Das hat es noch nicht gegeben: Friedrich Merz fällt im ersten Wahlgang durch. Ganze 18 Stimmen fehlen am Ende, um den CDU-Vorsitzenden zum Kanzler zu wählen – Berlin bebt. Union und SPD beschuldigen sich gegenseitig, die Abweichler in ihren eigenen Reihen zu haben. Final wird man es nicht wissen – es gilt das Wahlgeheimnis.
Klar ist also nur: Merz steht auf der Kippe. Woran hat es gelegen? Nahe liegt, dass es vor allem SPD-Abgeordnete gewesen sein könnten, die dem auf der linken Seite eher kritisch gesehenen Merz die Gefolgschaft versagten.
Aber auch in der CDU rumort es. Linnemanns Verbleiben im Konrad-Adenauer-Haus hat Merz geschwächt, auch den vergleichsweise kritischen Spahn als Fraktionschef zu installieren, sah manch ein Beobachter als Risiko. In der Partei hat Merz sich schon weitgehend zurückgezogen und Linnemann das Feld überlassen – Vorsitzender ist er pro forma noch.
Aber dass er keine Kontrolle über seine Partei hat – diese Behauptung hört man nicht zum ersten Mal. In der Tat gibt es in der CDU Fliehkräfte, die Merz beherrschen muss, aber nicht unbedingt beherrschen kann. Merz ist geschwächt: Seine inhaltlichen Kehrtwenden und der inhaltliche Kotau vor den Sozialdemokraten in vielen Feldern haben ihn angezählt. Bereits vor dieser Wahl wackelte Merz – jetzt könnte er sogar stürzen. Oder gestürzt werden.
Merz hat die Union massiv beschädigt und der AfD einen schnellen Durchmarsch in den Umfragen ermöglicht. Die Glaubwürdigkeit von CDU und CSU ist arg angeschlagen, Merz‘ persönliche Glaubwürdigkeit ist sowieso auf dem Nullpunkt. Haben einige Unionsabgeordnete ihm vor diesem Hintergrund einen Denkzettel mitgegeben – oder wollen sie ihn gar so stark beschädigen, dass man einen neuen Mann zum Kanzler machen könnte?
Es wäre ein Novum, so einen Putsch hat es noch nie gegeben.

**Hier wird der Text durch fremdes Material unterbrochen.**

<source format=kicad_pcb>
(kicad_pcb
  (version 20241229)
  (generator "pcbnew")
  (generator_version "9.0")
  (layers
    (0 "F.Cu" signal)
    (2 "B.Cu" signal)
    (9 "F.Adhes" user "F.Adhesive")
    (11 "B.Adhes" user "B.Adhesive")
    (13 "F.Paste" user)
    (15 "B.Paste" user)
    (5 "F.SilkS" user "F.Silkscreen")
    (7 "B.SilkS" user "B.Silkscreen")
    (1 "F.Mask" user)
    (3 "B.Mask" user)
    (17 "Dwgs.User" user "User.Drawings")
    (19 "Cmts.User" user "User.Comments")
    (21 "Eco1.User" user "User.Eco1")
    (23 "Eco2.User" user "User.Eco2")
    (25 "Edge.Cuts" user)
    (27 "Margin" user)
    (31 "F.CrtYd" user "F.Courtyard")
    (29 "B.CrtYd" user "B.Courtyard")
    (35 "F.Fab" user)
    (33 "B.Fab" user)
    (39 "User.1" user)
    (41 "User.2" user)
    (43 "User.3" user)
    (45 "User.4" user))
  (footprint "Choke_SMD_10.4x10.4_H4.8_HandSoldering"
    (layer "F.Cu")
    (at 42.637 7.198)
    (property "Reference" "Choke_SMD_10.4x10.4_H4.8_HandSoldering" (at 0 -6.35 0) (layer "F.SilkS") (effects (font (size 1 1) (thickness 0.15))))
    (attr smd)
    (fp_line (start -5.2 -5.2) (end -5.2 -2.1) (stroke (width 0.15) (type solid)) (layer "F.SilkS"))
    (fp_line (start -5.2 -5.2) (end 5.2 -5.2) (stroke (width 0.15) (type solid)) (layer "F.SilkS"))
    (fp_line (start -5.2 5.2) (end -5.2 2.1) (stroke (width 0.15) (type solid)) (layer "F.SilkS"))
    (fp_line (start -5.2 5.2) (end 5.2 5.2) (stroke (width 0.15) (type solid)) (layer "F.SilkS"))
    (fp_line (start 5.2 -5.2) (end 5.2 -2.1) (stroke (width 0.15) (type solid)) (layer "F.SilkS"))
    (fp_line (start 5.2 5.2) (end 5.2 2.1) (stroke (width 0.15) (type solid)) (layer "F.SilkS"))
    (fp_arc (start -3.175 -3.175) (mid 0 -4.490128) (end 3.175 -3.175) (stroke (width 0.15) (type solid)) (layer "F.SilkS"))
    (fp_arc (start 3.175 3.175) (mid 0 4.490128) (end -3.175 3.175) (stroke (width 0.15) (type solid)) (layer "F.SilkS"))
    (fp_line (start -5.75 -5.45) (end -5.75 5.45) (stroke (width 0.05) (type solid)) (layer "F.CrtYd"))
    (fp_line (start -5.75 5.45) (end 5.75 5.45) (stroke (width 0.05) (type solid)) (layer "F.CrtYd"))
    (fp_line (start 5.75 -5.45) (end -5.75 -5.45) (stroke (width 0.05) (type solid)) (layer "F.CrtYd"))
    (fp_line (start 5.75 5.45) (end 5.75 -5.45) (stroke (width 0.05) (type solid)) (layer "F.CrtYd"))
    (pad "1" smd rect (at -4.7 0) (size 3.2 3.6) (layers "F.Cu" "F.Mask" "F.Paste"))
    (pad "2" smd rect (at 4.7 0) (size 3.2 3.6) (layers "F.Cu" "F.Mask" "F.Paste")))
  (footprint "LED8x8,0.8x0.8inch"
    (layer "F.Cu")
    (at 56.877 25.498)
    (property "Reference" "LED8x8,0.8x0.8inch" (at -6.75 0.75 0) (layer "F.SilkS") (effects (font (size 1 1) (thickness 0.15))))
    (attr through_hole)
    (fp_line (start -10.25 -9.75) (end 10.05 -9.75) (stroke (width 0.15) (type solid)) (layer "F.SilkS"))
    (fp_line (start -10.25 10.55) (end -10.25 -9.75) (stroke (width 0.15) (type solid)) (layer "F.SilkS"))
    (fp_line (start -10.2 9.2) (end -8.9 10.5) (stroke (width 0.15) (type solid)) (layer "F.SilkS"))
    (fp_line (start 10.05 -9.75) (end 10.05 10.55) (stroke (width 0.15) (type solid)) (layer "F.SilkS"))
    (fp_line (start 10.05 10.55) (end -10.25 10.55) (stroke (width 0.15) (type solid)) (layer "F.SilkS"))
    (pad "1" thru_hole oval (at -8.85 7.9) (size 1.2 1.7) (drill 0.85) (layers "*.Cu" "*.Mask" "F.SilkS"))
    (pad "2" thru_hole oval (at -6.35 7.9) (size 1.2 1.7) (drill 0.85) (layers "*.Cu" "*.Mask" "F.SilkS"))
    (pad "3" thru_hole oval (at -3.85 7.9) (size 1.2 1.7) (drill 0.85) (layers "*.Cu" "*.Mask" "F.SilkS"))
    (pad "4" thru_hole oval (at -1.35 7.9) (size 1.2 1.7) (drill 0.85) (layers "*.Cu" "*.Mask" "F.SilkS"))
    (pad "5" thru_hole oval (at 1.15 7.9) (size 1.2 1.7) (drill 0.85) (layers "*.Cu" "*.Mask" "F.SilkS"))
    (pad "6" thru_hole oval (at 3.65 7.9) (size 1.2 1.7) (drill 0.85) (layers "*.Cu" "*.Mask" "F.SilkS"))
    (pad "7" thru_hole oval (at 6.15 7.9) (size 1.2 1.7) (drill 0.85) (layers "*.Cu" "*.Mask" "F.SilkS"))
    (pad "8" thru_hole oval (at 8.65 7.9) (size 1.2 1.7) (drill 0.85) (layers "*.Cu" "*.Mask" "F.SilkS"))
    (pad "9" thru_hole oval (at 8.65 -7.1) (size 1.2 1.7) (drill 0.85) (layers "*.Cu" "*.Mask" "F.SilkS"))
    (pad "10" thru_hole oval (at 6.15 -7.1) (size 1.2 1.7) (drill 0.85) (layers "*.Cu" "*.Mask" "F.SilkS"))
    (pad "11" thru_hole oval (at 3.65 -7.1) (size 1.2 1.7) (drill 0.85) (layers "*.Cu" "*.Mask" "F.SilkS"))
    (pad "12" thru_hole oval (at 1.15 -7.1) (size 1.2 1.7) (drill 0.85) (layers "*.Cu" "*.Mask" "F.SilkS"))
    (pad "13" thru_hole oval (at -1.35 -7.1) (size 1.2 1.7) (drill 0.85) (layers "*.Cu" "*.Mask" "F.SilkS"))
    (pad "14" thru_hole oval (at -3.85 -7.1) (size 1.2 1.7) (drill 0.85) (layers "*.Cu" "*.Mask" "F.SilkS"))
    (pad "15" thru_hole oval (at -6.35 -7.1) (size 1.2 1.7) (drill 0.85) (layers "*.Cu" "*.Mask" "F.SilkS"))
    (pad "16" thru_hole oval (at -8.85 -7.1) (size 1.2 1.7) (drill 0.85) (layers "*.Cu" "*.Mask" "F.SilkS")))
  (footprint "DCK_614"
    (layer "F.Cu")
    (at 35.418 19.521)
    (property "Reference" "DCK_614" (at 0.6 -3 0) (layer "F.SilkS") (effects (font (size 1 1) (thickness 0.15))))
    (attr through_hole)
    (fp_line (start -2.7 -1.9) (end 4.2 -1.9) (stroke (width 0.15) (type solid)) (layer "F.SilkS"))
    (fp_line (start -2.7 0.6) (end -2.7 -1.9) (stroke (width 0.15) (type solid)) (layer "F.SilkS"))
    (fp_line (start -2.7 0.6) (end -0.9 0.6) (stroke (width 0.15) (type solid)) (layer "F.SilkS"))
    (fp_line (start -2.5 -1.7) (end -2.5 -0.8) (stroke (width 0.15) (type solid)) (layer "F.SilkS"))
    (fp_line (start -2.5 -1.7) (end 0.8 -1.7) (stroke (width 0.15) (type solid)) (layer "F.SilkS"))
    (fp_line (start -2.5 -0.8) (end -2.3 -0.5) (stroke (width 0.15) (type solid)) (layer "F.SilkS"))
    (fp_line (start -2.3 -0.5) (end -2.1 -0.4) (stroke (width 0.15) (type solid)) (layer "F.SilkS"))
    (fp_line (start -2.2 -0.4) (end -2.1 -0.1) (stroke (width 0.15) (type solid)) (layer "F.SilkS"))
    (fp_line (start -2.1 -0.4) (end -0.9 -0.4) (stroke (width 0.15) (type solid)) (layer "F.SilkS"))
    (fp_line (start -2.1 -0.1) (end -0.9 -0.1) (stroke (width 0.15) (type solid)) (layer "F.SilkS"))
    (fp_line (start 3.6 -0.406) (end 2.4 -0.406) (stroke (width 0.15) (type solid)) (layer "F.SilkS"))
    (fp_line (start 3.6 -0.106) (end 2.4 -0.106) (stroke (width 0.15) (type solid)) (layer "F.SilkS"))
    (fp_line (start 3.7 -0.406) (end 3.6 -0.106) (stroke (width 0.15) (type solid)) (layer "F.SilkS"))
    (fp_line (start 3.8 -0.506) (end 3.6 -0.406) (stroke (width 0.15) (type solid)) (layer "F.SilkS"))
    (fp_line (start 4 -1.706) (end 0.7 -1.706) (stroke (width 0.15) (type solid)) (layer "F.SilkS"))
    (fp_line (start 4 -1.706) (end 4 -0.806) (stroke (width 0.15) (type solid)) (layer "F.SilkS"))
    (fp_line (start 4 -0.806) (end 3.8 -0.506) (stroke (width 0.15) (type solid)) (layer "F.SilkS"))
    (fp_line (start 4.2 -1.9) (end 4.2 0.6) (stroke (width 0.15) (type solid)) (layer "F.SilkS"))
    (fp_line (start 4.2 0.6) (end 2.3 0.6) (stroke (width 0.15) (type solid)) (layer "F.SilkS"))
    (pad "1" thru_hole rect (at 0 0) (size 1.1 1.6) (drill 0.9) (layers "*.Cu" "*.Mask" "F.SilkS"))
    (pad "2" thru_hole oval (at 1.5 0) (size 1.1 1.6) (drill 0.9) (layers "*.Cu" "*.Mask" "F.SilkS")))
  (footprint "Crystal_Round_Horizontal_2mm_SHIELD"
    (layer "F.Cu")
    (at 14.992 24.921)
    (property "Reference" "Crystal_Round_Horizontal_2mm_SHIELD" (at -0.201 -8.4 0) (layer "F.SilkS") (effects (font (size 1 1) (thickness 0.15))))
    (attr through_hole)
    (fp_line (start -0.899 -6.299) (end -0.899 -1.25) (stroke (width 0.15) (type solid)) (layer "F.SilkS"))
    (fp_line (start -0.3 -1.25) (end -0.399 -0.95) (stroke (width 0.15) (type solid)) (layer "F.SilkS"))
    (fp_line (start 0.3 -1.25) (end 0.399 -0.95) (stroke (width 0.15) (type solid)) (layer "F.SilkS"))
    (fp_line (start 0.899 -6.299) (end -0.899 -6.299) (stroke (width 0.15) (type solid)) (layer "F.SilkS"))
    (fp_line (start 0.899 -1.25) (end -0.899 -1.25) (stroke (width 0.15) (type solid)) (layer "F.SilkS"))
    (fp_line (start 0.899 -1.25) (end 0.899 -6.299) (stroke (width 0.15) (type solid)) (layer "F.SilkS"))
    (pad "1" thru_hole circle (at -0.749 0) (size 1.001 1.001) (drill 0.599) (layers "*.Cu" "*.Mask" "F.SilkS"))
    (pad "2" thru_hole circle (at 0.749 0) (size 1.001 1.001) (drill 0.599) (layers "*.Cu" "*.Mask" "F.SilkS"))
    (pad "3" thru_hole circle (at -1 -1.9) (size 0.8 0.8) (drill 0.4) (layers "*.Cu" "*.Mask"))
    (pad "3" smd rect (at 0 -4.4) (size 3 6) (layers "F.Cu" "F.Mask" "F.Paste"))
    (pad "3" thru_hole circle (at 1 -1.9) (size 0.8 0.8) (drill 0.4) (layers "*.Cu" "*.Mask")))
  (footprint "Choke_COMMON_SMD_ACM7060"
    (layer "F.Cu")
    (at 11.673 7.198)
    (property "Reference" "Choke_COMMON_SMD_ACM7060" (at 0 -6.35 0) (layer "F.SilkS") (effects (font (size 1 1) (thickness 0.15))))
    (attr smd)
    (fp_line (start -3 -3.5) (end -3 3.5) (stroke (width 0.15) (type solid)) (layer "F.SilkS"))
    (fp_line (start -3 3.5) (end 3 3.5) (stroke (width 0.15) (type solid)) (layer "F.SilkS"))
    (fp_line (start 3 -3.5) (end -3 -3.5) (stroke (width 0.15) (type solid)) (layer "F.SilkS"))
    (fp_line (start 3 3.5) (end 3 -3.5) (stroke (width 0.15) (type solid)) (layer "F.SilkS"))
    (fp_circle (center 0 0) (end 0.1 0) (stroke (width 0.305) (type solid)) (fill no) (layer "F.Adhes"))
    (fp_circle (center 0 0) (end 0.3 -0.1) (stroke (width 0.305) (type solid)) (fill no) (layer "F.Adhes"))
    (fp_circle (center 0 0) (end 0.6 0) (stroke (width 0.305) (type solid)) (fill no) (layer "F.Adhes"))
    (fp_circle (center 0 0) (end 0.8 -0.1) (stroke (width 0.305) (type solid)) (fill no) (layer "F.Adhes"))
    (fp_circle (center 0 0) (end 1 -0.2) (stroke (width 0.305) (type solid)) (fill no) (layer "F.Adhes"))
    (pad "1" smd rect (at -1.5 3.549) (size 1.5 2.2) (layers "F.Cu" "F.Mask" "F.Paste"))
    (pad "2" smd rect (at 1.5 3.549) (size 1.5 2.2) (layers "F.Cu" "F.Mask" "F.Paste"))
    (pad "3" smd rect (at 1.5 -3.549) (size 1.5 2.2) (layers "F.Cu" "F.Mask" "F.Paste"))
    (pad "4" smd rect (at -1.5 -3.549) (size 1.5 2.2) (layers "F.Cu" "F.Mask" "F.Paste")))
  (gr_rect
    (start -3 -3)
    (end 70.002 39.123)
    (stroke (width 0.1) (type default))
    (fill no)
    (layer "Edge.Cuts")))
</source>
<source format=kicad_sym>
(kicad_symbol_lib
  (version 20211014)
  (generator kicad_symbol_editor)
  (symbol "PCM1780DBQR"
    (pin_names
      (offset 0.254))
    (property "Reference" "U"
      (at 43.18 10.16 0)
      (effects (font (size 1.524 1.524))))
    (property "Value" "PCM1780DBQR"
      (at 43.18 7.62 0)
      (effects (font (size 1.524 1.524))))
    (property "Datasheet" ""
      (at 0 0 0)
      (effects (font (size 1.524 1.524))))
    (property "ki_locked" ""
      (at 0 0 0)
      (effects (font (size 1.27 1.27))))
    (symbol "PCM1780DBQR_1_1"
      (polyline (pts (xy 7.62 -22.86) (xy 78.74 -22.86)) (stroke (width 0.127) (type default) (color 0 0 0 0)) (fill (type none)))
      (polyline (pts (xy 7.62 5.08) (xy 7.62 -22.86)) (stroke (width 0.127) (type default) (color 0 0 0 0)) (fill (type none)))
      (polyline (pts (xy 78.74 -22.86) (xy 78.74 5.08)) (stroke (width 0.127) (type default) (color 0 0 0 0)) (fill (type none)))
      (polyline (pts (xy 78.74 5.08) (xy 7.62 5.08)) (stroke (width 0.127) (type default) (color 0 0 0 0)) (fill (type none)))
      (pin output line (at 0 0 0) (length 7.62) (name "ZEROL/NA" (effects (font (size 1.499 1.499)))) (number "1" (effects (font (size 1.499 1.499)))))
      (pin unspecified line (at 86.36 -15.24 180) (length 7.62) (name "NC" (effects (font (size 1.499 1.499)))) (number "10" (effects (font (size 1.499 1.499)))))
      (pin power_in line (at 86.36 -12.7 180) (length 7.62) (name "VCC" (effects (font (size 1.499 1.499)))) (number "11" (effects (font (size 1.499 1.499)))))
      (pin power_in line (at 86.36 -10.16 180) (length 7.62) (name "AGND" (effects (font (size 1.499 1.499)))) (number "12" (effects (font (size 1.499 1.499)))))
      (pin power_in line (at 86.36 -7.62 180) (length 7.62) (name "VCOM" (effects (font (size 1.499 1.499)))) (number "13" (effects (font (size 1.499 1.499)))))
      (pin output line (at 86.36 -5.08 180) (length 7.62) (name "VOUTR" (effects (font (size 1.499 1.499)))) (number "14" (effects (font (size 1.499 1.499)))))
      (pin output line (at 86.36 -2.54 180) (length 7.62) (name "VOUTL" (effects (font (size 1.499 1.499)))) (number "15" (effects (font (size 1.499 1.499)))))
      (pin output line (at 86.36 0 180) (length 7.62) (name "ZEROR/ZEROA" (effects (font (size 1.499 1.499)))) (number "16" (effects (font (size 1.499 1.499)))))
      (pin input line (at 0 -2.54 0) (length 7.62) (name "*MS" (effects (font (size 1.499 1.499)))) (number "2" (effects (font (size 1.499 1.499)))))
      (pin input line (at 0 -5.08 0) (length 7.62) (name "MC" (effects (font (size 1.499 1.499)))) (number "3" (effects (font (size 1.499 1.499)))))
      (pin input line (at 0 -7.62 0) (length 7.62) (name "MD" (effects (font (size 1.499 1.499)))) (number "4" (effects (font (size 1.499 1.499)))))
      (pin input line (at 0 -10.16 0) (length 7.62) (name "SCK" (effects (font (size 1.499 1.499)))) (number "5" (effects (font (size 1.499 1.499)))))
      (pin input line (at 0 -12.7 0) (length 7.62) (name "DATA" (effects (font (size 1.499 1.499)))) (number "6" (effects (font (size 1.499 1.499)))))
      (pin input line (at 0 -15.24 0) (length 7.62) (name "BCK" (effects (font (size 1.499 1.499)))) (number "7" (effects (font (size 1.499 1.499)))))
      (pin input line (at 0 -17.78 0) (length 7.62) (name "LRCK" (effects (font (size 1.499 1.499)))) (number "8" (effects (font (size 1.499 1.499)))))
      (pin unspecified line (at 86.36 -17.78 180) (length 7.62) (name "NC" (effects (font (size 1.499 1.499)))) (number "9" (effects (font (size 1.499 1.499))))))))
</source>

Dass er aber nicht unmöglich, nicht ausgeschlossen ist, ist das vernichtende Zeugnis für den schwachen Stand von Friedrich Merz. Der wahrscheinlich noch designierte Bundeskanzler hat jedes politische Kapital aufgebraucht, sein „Kredit auf die persönliche Glaubwürdigkeit“ scheint jetzt schon faul und ausgefallen. Im Bundestag war Merz in diesem Sinne jedenfalls zahlungsunfähig – und die Frage, ob so ein Mann noch Kanzler werden kann, stellen sich im politischen Berlin zur Stunde wohl einige.